:: Record excerpts ::
"""

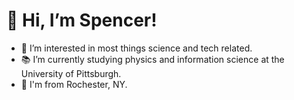 # 👋 Hi, I’m Spencer!

- 👀 I’m interested in most things science and tech related.
- 📚 I’m currently studying physics and information science at the University of Pittsburgh. 
- 📍 I'm from Rochester, NY. 
  
<!---
spencermfreeman/spencermfreeman is a ✨ special ✨ repository because its `README.md` (this file) appears on your GitHub profile.
You can click the Preview link to take a look at your changes.
--->
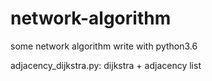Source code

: # network-algorithm
some network algorithm write with python3.6

adjacency_dijkstra.py: dijkstra + adjacency list  
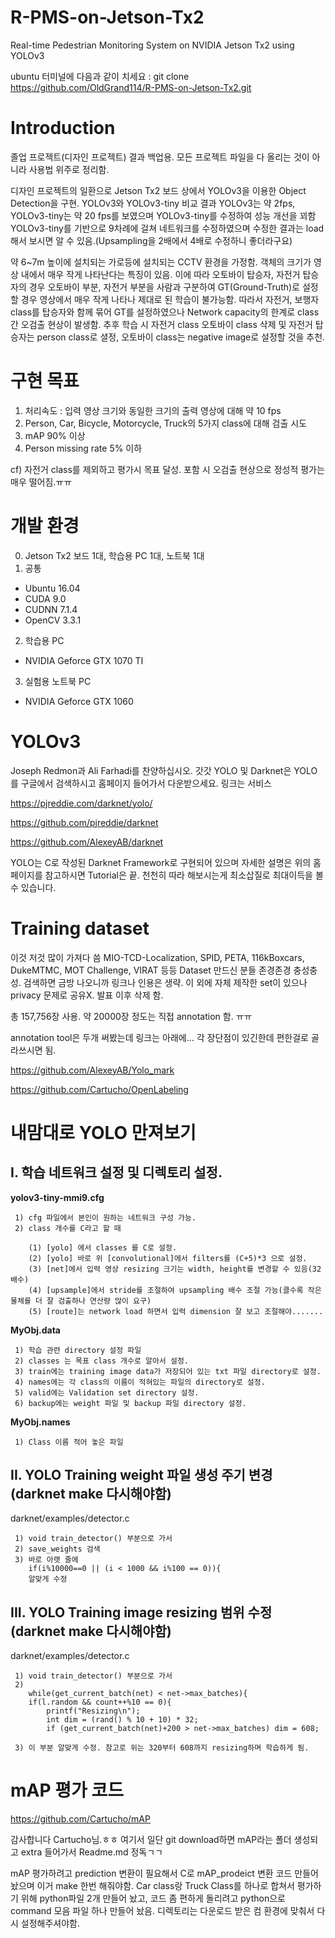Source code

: # R-PMS-on-Jetson-Tx2
Real-time Pedestrian Monitoring System on NVIDIA Jetson Tx2 using YOLOv3

ubuntu 터미널에 다음과 같이 치세요 : git clone https://github.com/OldGrand114/R-PMS-on-Jetson-Tx2.git


# Introduction
졸업 프로젝트(디자인 프로젝트) 결과 백업용.
모든 프로젝트 파일을 다 올리는 것이 아니라 사용법 위주로 정리함.

디자인 프로젝트의 일환으로 Jetson Tx2 보드 상에서 YOLOv3을 이용한 Object Detection을 구현.
YOLOv3와 YOLOv3-tiny 비교 결과 YOLOv3는 약 2fps, YOLOv3-tiny는 약 20 fps를 보였으며 YOLOv3-tiny를 수정하여 성능 개선을 꾀함
YOLOv3-tiny를 기반으로 9차례에 걸쳐 네트워크를 수정하였으며 수정한 결과는 load해서 보시면 알 수 있음.(Upsampling을 2배에서 4배로 수정하니 좋더라구요)

약 6~7m 높이에 설치되는 가로등에 설치되는 CCTV 환경을 가정함.
객체의 크기가 영상 내에서 매우 작게 나타난다는 특징이 있음.
이에 따라 오토바이 탑승자, 자전거 탑승자의 경우 오토바이 부분, 자전거 부분을 사람과 구분하여 GT(Ground-Truth)로 설정할 경우 영상에서 매우 작게 나타나 제대로 된 학습이 불가능함.
따라서 자전거, 보행자 class를 탑승자와 함께 묶어 GT를 설정하였으나 Network capacity의 한계로 class간 오검출 현상이 발생함.
추후 학습 시 자전거 class 오토바이 class 삭제 및 자전거 탑승자는 person class로 셜정, 오토바이 class는 negative image로 설정할 것을 추천.

# 구현 목표
1. 처리속도 : 입력 영상 크기와 동일한 크기의 출력 영상에 대해 약 10 fps 
2. Person, Car, Bicycle, Motorcycle, Truck의 5가지 class에 대해 검출 시도
3. mAP 90% 이상
4. Person missing rate 5% 이하

cf) 자전거 class를 제외하고 평가시 목표 달성. 포함 시 오검출 현상으로 정성적 평가는 매우 떨어짐.ㅠㅠ

# 개발 환경
0. Jetson Tx2 보드 1대, 학습용 PC 1대, 노트북 1대
1. 공통
 - Ubuntu 16.04
 - CUDA 9.0
 - CUDNN 7.1.4
 - OpenCV 3.3.1
 
2. 학습용 PC
 - NVIDIA Geforce GTX 1070 TI
 
3. 실험용 노트북 PC
 - NVIDIA Geforce GTX 1060

# YOLOv3
Joseph Redmon과 Ali Farhadi를 찬양하십시오. 갓갓
YOLO 및 Darknet은 YOLO를 구글에서 검색하시고 홈페이지 들어가서 다운받으세요. 링크는 서비스

https://pjreddie.com/darknet/yolo/

https://github.com/pjreddie/darknet

https://github.com/AlexeyAB/darknet

YOLO는 C로 작성된 Darknet Framework로 구현되어 있으며 자세한 설명은 위의 홈페이지를 참고하시면 Tutorial은 끝.
천천히 따라 해보시는게 최소삽질로 최대이득을 볼 수 있습니다.

# Training dataset

이것 저것 많이 가져다 씀
MIO-TCD-Localization, SPID, PETA, 116kBoxcars, DukeMTMC, MOT Challenge, VIRAT 등등
Dataset 만드신 분들 존경존경 충성충성.
검색하면 금방 나오니까 링크나 인용은 생략.
이 외에 자체 제작한 set이 있으나 privacy 문제로 공유X. 발표 이후 삭제 함.

총 157,756장 사용. 약 20000장 정도는 직접 annotation 함. ㅠㅠ

annotation tool은 두개 써봤는데 링크는 아래에... 각 장단점이 있긴한데 편한걸로 골라쓰시면 됨.

https://github.com/AlexeyAB/Yolo_mark

https://github.com/Cartucho/OpenLabeling


# 내맘대로 YOLO 만져보기 
## I. 학습 네트워크 설정 및 디렉토리 설정.

  **yolov3-tiny-mmi9.cfg**

     1) cfg 파일에서 본인이 원하는 네트워크 구성 가능.
     2) class 개수를 C라고 할 때
  
        (1) [yolo] 에서 classes 를 C로 설정.
        (2) [yolo] 바로 위 [convolutional]에서 filters를 (C+5)*3 으로 설정.
        (3) [net]에서 입력 영상 resizing 크기는 width, height를 변경할 수 있음(32배수)
        (4) [upsample]에서 stride를 조절하여 upsampling 배수 조절 가능(클수록 작은 물체를 더 잘 검출하나 연산량 많이 요구)
        (5) [route]는 network load 하면서 입력 dimension 잘 보고 조절해야.......
  
   **MyObj.data**
    
     1) 학습 관련 directory 설정 파일
     2) classes 는 목표 class 개수로 알아서 설정.
     3) train에는 training image data가 저장되어 있는 txt 파일 directory로 설정.
     4) names에는 각 class의 이름이 적혀있는 파일의 directory로 설정.
     5) valid에는 Validation set directory 설정.
     6) backup에는 weight 파일 및 backup 파일 directory 설정.
  
   **MyObj.names**
     
     1) Class 이름 적어 놓은 파일
        
## II. YOLO Training weight 파일 생성 주기 변경(darknet make 다시해야함)
  
  darknet/examples/detector.c
  
     1) void train_detector() 부분으로 가서
     2) save_weights 검색
     3) 바로 아랫 줄에 
        if(i%10000==0 || (i < 1000 && i%100 == 0)){
        알맞게 수정

## III. YOLO Training image resizing 범위 수정(darknet make 다시해야함)

  darknet/examples/detector.c
     
     1) void train_detector() 부분으로 가서
     2) 
        while(get_current_batch(net) < net->max_batches){
        if(l.random && count++%10 == 0){
            printf("Resizing\n");
            int dim = (rand() % 10 + 10) * 32;
            if (get_current_batch(net)+200 > net->max_batches) dim = 608;

     3) 이 부분 알맞게 수정. 참고로 위는 320부터 608까지 resizing하며 학습하게 됨.

# mAP 평가 코드 

https://github.com/Cartucho/mAP

감사합니다 Cartucho님.ㅎㅎ
여기서 일단 git download하면 mAP라는 폴더 생성되고 extra 들어가서 Readme.md 정독ㄱㄱ

mAP 평가하려고 prediction 변환이 필요해서 C로 mAP_prodeict 변환 코드 만들어 놨으며 이거 make 한번 해줘야함.
Car class랑 Truck Class를 하나로 합쳐서 평가하기 위해 python파일 2개 만들어 놨고,
코드 좀 편하게 돌리려고 python으로 command 모음 파일 하나 만들어 놨음.
디렉토리는 다운로드 받은 컴 환경에 맞춰서 다시 설정해주셔야함.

"""

:: Requirement ::
Copy the listing above word for word, with the pictures left out.

:: Worked solution ::
 # 👋 Hi, I’m Spencer!

- 👀 I’m interested in most things science and tech related.
- 📚 I’m currently studying physics and information science at the University of Pittsburgh. 
- 📍 I'm from Rochester, NY. 
  
<!---
spencermfreeman/spencermfreeman is a ✨ special ✨ repository because its `README.md` (this file) appears on your GitHub profile.
You can click the Preview link to take a look at your changes.
--->
Source code

: # network-algorithm
some network algorithm write with python3.6

adjacency_dijkstra.py: dijkstra + adjacency list  
Source code

: # R-PMS-on-Jetson-Tx2
Real-time Pedestrian Monitoring System on NVIDIA Jetson Tx2 using YOLOv3

ubuntu 터미널에 다음과 같이 치세요 : git clone https://github.com/OldGrand114/R-PMS-on-Jetson-Tx2.git


# Introduction
졸업 프로젝트(디자인 프로젝트) 결과 백업용.
모든 프로젝트 파일을 다 올리는 것이 아니라 사용법 위주로 정리함.

디자인 프로젝트의 일환으로 Jetson Tx2 보드 상에서 YOLOv3을 이용한 Object Detection을 구현.
YOLOv3와 YOLOv3-tiny 비교 결과 YOLOv3는 약 2fps, YOLOv3-tiny는 약 20 fps를 보였으며 YOLOv3-tiny를 수정하여 성능 개선을 꾀함
YOLOv3-tiny를 기반으로 9차례에 걸쳐 네트워크를 수정하였으며 수정한 결과는 load해서 보시면 알 수 있음.(Upsampling을 2배에서 4배로 수정하니 좋더라구요)

약 6~7m 높이에 설치되는 가로등에 설치되는 CCTV 환경을 가정함.
객체의 크기가 영상 내에서 매우 작게 나타난다는 특징이 있음.
이에 따라 오토바이 탑승자, 자전거 탑승자의 경우 오토바이 부분, 자전거 부분을 사람과 구분하여 GT(Ground-Truth)로 설정할 경우 영상에서 매우 작게 나타나 제대로 된 학습이 불가능함.
따라서 자전거, 보행자 class를 탑승자와 함께 묶어 GT를 설정하였으나 Network capacity의 한계로 class간 오검출 현상이 발생함.
추후 학습 시 자전거 class 오토바이 class 삭제 및 자전거 탑승자는 person class로 셜정, 오토바이 class는 negative image로 설정할 것을 추천.

# 구현 목표
1. 처리속도 : 입력 영상 크기와 동일한 크기의 출력 영상에 대해 약 10 fps 
2. Person, Car, Bicycle, Motorcycle, Truck의 5가지 class에 대해 검출 시도
3. mAP 90% 이상
4. Person missing rate 5% 이하

cf) 자전거 class를 제외하고 평가시 목표 달성. 포함 시 오검출 현상으로 정성적 평가는 매우 떨어짐.ㅠㅠ

# 개발 환경
0. Jetson Tx2 보드 1대, 학습용 PC 1대, 노트북 1대
1. 공통
 - Ubuntu 16.04
 - CUDA 9.0
 - CUDNN 7.1.4
 - OpenCV 3.3.1
 
2. 학습용 PC
 - NVIDIA Geforce GTX 1070 TI
 
3. 실험용 노트북 PC
 - NVIDIA Geforce GTX 1060

# YOLOv3
Joseph Redmon과 Ali Farhadi를 찬양하십시오. 갓갓
YOLO 및 Darknet은 YOLO를 구글에서 검색하시고 홈페이지 들어가서 다운받으세요. 링크는 서비스

https://pjreddie.com/darknet/yolo/

https://github.com/pjreddie/darknet

https://github.com/AlexeyAB/darknet

YOLO는 C로 작성된 Darknet Framework로 구현되어 있으며 자세한 설명은 위의 홈페이지를 참고하시면 Tutorial은 끝.
천천히 따라 해보시는게 최소삽질로 최대이득을 볼 수 있습니다.

# Training dataset

이것 저것 많이 가져다 씀
MIO-TCD-Localization, SPID, PETA, 116kBoxcars, DukeMTMC, MOT Challenge, VIRAT 등등
Dataset 만드신 분들 존경존경 충성충성.
검색하면 금방 나오니까 링크나 인용은 생략.
이 외에 자체 제작한 set이 있으나 privacy 문제로 공유X. 발표 이후 삭제 함.

총 157,756장 사용. 약 20000장 정도는 직접 annotation 함. ㅠㅠ

annotation tool은 두개 써봤는데 링크는 아래에... 각 장단점이 있긴한데 편한걸로 골라쓰시면 됨.

https://github.com/AlexeyAB/Yolo_mark

https://github.com/Cartucho/OpenLabeling


# 내맘대로 YOLO 만져보기 
## I. 학습 네트워크 설정 및 디렉토리 설정.

  **yolov3-tiny-mmi9.cfg**

     1) cfg 파일에서 본인이 원하는 네트워크 구성 가능.
     2) class 개수를 C라고 할 때
  
        (1) [yolo] 에서 classes 를 C로 설정.
        (2) [yolo] 바로 위 [convolutional]에서 filters를 (C+5)*3 으로 설정.
        (3) [net]에서 입력 영상 resizing 크기는 width, height를 변경할 수 있음(32배수)
        (4) [upsample]에서 stride를 조절하여 upsampling 배수 조절 가능(클수록 작은 물체를 더 잘 검출하나 연산량 많이 요구)
        (5) [route]는 network load 하면서 입력 dimension 잘 보고 조절해야.......
  
   **MyObj.data**
    
     1) 학습 관련 directory 설정 파일
     2) classes 는 목표 class 개수로 알아서 설정.
     3) train에는 training image data가 저장되어 있는 txt 파일 directory로 설정.
     4) names에는 각 class의 이름이 적혀있는 파일의 directory로 설정.
     5) valid에는 Validation set directory 설정.
     6) backup에는 weight 파일 및 backup 파일 directory 설정.
  
   **MyObj.names**
     
     1) Class 이름 적어 놓은 파일
        
## II. YOLO Training weight 파일 생성 주기 변경(darknet make 다시해야함)
  
  darknet/examples/detector.c
  
     1) void train_detector() 부분으로 가서
     2) save_weights 검색
     3) 바로 아랫 줄에 
        if(i%10000==0 || (i < 1000 && i%100 == 0)){
        알맞게 수정

## III. YOLO Training image resizing 범위 수정(darknet make 다시해야함)

  darknet/examples/detector.c
     
     1) void train_detector() 부분으로 가서
     2) 
        while(get_current_batch(net) < net->max_batches){
        if(l.random && count++%10 == 0){
            printf("Resizing\n");
            int dim = (rand() % 10 + 10) * 32;
            if (get_current_batch(net)+200 > net->max_batches) dim = 608;

     3) 이 부분 알맞게 수정. 참고로 위는 320부터 608까지 resizing하며 학습하게 됨.

# mAP 평가 코드 

https://github.com/Cartucho/mAP

감사합니다 Cartucho님.ㅎㅎ
여기서 일단 git download하면 mAP라는 폴더 생성되고 extra 들어가서 Readme.md 정독ㄱㄱ

mAP 평가하려고 prediction 변환이 필요해서 C로 mAP_prodeict 변환 코드 만들어 놨으며 이거 make 한번 해줘야함.
Car class랑 Truck Class를 하나로 합쳐서 평가하기 위해 python파일 2개 만들어 놨고,
코드 좀 편하게 돌리려고 python으로 command 모음 파일 하나 만들어 놨음.
디렉토리는 다운로드 받은 컴 환경에 맞춰서 다시 설정해주셔야함.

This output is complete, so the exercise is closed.